▸ Written exercise A:
About the commentary on the fall of Babylon:
(i) Which nation does the note on verse 3 identify as "a nation"?
(ii) What symbolical name for Babylon does the commentary explain as "the doubly rebellious"?
(iii) Which king does the note on verse 18 name as the "king of Babylon"?
▸ Written exercise B:
Which authorities does the commentary on the fall of Babylon cite by name inside square brackets?
▸ Written exercise C:
Could you carry the commentary on the fall of Babylon on past its final note, keeping the same style?

2. Declare . . . among . . . nations--who would rejoice at the fall
of Babylon their oppressor.
3. a nation--the Medes, north of Babylon (Jer 51:48). The devastation of Babylon here foretold includes not only that by Cyrus, but also that more utter one by Darius, who took Babylon by artifice when it had revolted from Persia, and mercilessly slaughtered the inhabitants, hanging four thousand of the nobles; also the final desertion of Babylon, owing to Seleucia having been built close by under Seleucus Nicanor.
4. Fulfilled only in part when some few of the ten tribes of "Israel"
joined Judah in a "covenant" with God, at the restoration of Judah to
its land
(Ne 9:38; 10:29).
The full event is yet to come
(Jer 31:9;
Ho 1:11;
Zec 12:10).
5. thitherward--rather, "hitherward," Jeremiah's prophetical
standpoint being at Zion. "Faces hitherward" implies their steadfastness
of purpose not to be turned aside by any difficulties on the way.
6.
(Isa 53:6).
7. devoured--
(Ps 79:7).
"Found them" implies that they were exposed to the attacks of those
whoever happened to meet them.
8.
(Jer 51:6, 45;
Isa 48:20;
Zec 2:6, 7;
Re 18:4).
Immediately avail yourselves of the opportunity of escape.
9. from thence--that is, from the north country.
11.
(Isa 47:6).
12. Your mother--Babylon, the metropolis of the empire.
13. (Isa 13:20).
14. Summons to the Median army to attack Babylon.
15. Shout--Inspirit one another to the onset with the battle cry.
16. Babylon had the extent rather of a nation than of a city.
Therefore grain was grown within the city wall sufficient to last for a
long siege [ARISTOTLE, Politics, 3.2;
PLINY, 18.17]. Conquerors usually spare
agriculturists, but in this case all alike were to be "cut off."
17. lions--hostile kings
(Jer 4:7; 49:19).
18. punish . . . king of Babylon--Nabonidus, or Labynitus.
19. (Isa 65:10; Eze 34:13, 14).
20. The specification of "Israel," as well as Judah, shows the
reference is to times yet to come.
21. Merathaim--a symbolical name for Babylon, the doubly rebellious,
namely, against God. Compare
Jer 50:24,
"thou hast striven against the Lord"; and
Jer 50:29,
"proud against the Lord." The "doubly" refers to: first, the
Assyrian's oppression of Israel; next, the kindred
Chaldean's oppression of Judah (compare
Jer 50:17-20, 33;
especially
Jer 50:18).
23. hammer--that is, Babylon, so called because of its ponderous destructive power; just as "Martel," that is, "a little hammer," was the surname of a king of the Franks (Isa 14:6).
24. I--Thou hast to do with God, not merely with men.
25. weapons of his indignation--the Medes and Persians (Isa 13:5).
26. from the utmost border--namely, of the earth. Or, from all sides
[LUDOVICUS
DE
DIEU].
27. bullocks--that is, princes and strong warriors
(Jer 46:21;
Ps 22:12;
Isa 34:7).
28. declare in Zion . . . temple--Some Jews "fleeing" from Babylon at its fall shall tell in Judea how God avenged the cause of Zion and her temple that had been profaned (Jer 52:13; Da 1:2; 5:2).

▸ Excerpted data:
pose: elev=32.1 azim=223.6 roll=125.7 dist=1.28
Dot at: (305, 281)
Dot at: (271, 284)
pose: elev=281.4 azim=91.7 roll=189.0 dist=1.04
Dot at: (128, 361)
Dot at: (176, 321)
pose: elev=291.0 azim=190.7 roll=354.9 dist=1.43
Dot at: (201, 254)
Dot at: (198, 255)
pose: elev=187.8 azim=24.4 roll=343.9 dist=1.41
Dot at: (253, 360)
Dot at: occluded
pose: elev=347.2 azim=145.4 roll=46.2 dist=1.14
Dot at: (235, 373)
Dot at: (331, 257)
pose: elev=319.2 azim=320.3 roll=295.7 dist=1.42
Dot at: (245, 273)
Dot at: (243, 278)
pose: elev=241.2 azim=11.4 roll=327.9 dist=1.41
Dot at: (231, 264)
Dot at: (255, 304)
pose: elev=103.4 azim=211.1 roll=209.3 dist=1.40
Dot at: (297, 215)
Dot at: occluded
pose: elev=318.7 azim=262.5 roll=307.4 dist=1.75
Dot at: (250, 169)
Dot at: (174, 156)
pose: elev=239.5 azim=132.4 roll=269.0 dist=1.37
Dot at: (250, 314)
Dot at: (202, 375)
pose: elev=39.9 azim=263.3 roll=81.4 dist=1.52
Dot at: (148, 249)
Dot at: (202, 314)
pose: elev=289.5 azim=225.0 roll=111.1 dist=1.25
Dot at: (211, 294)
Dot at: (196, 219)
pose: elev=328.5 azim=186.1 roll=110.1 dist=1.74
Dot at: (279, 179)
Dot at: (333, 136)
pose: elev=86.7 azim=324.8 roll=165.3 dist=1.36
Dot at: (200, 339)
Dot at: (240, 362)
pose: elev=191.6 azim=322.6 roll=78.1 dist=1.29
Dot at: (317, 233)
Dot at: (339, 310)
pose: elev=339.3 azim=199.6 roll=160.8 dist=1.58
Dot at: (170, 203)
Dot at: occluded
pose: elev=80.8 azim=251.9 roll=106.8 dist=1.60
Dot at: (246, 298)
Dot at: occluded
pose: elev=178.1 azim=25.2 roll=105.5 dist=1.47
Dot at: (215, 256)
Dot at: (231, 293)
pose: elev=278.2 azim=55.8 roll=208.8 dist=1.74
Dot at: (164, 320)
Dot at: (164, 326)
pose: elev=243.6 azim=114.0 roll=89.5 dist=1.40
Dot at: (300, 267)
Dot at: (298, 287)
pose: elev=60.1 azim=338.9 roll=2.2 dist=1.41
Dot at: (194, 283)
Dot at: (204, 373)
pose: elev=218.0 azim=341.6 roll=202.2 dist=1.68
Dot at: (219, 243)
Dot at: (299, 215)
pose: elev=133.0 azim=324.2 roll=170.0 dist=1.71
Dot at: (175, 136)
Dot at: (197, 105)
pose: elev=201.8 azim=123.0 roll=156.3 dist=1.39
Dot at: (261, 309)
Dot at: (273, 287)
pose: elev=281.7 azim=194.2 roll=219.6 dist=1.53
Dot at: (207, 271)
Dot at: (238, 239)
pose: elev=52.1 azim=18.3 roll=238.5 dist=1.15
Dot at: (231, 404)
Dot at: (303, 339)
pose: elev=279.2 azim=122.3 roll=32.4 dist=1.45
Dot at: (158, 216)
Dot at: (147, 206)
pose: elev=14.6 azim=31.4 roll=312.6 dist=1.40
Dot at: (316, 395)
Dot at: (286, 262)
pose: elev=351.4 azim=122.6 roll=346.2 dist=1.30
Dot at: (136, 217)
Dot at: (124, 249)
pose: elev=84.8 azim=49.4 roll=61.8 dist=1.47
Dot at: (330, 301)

▸ Task output A:
(i) The Medes, north of Babylon.
(ii) Merathaim.
(iii) Nabonidus, or Labynitus.

▸ Task output B:
- Aristotle (Politics, 3.2)
- Pliny (18.17)
- Ludovicus de Dieu

▸ Task output C:
29. archers--literally, "very many and powerful"; hence the Hebrew word is used of archers
(Job 16:13)
from the multitude and force of their arrows.
30. (See on
Jer 49:26).
31. most proud--literally, "pride"; that is, man of pride; the king
of Babylon.
33. Israel and . . . Judah were oppressed--He anticipates an objection, in order to answer it: Ye have been, no doubt, "oppressed," therefore ye despair of deliverance; but, remember your "Redeemer is strong," and therefore can and will deliver you.
34. strong--as opposed to the power of Israel's oppressor
(Re 18:8).
35-37. The repetition of "A sword" in the beginning of each verse,
by the figure anaphora, heightens the effect; the reiterated
judgment is universal; the same sad stroke of the sword is upon each and
all connected with guilty Babylon.
36. liars--Those whom he before termed "wise men," he here calls "liars" (impostors), namely, the astrologers (compare Isa 44:25; Ro 1:21-25; 1Co 1:20). 37. as women--divested of all manliness (Na 3:13).
38. drought--Altering the pointing, this verse will begin as the
three previous verses, "A sword." However, all the pointed manuscripts
read, "A drought," as English Version. Cyrus turned off the waters
of the Euphrates into a new channel and so marched through the dried-up
bed into the city
(Jer 51:32).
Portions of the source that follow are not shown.